Anne Morgan, Chair of the Norman Rockwell Museum Board of Trustees, uncovered an interesting piece of Rockwell history during a recent visit to Asheville, North Carolina.
A close friend mentioned that she knew a man named Charles Owen, who had been a Rockwell model as a child. She arranged for Morgan to pay a visit to Owen, whose grandfather had founded the Beacon Blanket Manufacturing Company in New Bedford, Massachusetts. In 1920, Beacon Blankets was the largest manufacturer of blankets housed in one facility in the United States, creating cotton, wool and blended blankets, famous for their geometric and Native American designs.
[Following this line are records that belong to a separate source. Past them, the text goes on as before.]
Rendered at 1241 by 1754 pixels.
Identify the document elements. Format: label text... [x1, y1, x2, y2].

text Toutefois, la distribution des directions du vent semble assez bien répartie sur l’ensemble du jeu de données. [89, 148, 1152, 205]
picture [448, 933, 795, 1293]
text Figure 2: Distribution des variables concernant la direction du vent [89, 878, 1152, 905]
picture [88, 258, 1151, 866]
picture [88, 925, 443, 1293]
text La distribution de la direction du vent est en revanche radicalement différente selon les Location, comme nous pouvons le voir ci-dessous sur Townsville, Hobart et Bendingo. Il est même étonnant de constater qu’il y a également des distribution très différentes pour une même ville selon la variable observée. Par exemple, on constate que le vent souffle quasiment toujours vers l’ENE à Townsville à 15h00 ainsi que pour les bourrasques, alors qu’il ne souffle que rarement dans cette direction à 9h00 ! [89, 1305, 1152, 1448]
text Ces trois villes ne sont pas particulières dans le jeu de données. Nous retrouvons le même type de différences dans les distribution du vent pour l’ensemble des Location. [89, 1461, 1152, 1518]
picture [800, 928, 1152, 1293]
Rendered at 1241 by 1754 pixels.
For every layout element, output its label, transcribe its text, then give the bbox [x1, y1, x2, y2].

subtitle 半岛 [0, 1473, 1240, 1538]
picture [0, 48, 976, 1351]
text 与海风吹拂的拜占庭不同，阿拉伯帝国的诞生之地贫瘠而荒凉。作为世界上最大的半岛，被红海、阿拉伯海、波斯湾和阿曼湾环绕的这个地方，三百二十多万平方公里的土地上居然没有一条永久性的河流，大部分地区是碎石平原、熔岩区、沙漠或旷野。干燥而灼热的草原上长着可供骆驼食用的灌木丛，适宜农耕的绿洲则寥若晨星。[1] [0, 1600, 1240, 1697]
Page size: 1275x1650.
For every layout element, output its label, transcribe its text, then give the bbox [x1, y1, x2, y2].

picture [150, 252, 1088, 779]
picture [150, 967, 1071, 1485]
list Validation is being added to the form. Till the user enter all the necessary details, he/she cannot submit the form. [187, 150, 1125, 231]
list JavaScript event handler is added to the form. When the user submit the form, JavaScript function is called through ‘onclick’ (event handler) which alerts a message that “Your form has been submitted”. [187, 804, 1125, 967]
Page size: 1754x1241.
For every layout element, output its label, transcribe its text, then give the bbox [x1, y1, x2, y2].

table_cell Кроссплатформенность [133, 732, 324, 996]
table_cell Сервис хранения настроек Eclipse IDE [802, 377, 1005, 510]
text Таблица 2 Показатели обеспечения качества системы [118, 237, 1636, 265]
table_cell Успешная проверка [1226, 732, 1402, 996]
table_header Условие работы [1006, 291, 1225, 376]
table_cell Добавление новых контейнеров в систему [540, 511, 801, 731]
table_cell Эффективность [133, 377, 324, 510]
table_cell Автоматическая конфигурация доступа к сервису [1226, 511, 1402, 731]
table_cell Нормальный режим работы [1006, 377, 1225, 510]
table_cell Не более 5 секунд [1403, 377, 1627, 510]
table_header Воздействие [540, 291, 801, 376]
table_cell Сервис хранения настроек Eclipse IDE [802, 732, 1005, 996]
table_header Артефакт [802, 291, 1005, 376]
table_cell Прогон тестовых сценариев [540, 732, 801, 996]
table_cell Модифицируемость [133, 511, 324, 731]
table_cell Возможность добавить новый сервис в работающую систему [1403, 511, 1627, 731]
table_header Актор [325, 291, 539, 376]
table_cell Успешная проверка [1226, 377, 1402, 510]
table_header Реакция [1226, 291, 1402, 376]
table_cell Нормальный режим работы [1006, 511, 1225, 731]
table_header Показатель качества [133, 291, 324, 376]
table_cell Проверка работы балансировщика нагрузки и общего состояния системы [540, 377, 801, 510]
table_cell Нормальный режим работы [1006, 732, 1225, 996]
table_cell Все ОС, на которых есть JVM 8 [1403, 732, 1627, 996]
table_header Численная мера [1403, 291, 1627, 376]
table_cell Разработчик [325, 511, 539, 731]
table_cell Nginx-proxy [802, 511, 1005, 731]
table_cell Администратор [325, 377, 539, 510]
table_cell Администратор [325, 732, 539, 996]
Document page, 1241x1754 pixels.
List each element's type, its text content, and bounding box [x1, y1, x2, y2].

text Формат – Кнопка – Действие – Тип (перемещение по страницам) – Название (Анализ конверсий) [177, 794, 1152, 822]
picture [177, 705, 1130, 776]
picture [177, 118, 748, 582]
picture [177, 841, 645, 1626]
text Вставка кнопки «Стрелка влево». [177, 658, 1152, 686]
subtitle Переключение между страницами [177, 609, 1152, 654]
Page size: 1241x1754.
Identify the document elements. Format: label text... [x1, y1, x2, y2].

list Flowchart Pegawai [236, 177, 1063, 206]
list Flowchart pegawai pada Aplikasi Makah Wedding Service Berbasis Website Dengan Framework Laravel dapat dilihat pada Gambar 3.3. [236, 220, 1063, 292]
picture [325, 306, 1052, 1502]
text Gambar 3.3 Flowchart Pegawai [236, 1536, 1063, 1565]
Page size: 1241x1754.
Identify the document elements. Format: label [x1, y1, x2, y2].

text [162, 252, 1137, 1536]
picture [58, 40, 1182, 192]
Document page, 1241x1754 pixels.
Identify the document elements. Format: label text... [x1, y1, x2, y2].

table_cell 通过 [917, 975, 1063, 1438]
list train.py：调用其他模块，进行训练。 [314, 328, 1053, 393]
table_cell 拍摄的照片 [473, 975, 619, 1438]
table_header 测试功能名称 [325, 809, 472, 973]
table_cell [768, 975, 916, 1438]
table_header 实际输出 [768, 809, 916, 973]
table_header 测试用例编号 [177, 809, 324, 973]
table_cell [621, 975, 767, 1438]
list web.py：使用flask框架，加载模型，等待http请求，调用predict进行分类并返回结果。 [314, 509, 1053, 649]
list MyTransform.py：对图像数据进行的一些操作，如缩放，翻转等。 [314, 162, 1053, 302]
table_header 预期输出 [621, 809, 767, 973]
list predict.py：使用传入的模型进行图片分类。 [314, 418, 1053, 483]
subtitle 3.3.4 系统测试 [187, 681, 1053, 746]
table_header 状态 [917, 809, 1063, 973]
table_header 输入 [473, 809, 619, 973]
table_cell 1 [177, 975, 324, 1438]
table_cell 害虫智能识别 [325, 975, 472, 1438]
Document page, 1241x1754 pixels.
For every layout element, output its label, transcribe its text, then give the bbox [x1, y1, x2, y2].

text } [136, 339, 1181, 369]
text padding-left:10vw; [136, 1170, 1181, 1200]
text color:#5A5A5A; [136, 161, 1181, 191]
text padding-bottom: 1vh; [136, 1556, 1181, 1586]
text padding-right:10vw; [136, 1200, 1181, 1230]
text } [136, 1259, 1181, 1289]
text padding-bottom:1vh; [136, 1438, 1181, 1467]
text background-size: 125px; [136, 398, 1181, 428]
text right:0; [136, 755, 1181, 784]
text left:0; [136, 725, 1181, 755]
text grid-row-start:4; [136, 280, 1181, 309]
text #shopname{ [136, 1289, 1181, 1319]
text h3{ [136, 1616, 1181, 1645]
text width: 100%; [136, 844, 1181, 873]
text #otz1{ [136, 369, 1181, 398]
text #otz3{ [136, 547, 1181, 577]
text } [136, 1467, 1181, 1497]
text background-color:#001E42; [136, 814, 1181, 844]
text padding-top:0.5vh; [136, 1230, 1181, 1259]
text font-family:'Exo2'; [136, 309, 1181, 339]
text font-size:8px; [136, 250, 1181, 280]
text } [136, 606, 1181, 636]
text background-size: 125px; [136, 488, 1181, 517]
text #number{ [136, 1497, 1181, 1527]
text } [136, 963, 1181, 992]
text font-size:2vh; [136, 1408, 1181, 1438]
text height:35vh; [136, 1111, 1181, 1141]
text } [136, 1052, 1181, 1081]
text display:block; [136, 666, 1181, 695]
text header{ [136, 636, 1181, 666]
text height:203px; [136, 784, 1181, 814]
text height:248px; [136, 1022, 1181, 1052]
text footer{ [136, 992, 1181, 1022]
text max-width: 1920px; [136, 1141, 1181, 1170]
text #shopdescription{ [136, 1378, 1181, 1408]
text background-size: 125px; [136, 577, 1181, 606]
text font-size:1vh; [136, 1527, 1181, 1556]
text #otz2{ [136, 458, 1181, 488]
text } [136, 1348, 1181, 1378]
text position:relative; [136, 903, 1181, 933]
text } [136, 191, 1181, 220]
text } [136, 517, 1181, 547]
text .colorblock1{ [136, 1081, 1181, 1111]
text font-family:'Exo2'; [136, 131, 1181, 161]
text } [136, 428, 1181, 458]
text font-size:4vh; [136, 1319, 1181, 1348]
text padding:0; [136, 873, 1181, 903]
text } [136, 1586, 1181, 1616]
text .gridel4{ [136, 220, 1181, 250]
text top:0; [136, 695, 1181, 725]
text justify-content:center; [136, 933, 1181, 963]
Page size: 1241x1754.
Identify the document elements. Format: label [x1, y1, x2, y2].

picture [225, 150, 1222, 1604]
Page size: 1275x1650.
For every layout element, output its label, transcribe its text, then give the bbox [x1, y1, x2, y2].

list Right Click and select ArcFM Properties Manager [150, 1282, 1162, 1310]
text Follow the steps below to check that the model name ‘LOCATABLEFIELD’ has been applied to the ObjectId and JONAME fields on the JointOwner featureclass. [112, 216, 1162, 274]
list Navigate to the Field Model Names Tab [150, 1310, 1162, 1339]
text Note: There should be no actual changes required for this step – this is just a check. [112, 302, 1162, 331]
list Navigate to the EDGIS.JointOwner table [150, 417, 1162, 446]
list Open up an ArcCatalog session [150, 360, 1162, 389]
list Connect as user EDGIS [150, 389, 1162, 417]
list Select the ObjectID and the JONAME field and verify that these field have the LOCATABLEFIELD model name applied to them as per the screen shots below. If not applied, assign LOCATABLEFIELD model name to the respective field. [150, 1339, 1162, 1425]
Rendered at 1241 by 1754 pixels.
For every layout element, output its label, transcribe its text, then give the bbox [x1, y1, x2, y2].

The plant was later moved to Swannanoa, North Carolina, between 1933 and 1936.
Norman Rockwell was commissioned by Charles Owen II, to do several paintings and drawings for the company in the early 1920’s—the best known of these illustrations is a painting entitled Ombre Blanket, of an elder seaman whose lap is covered by a Beacon Blanket, showing a sailing ship to his grandson. Charles Owen IV is the model for the young boy in the painting, which hangs in his family room. Mr. Owen also owns a second Rockwell painting of a young boy asleep in a chair, holding a puppy, wrapped in a Beacon design.
The artist Eanger Irving Couse (1866-1936), known for his paintings of Native Americans, founder and first President of the Taos Society of Artists, also created illustrations for Beacon.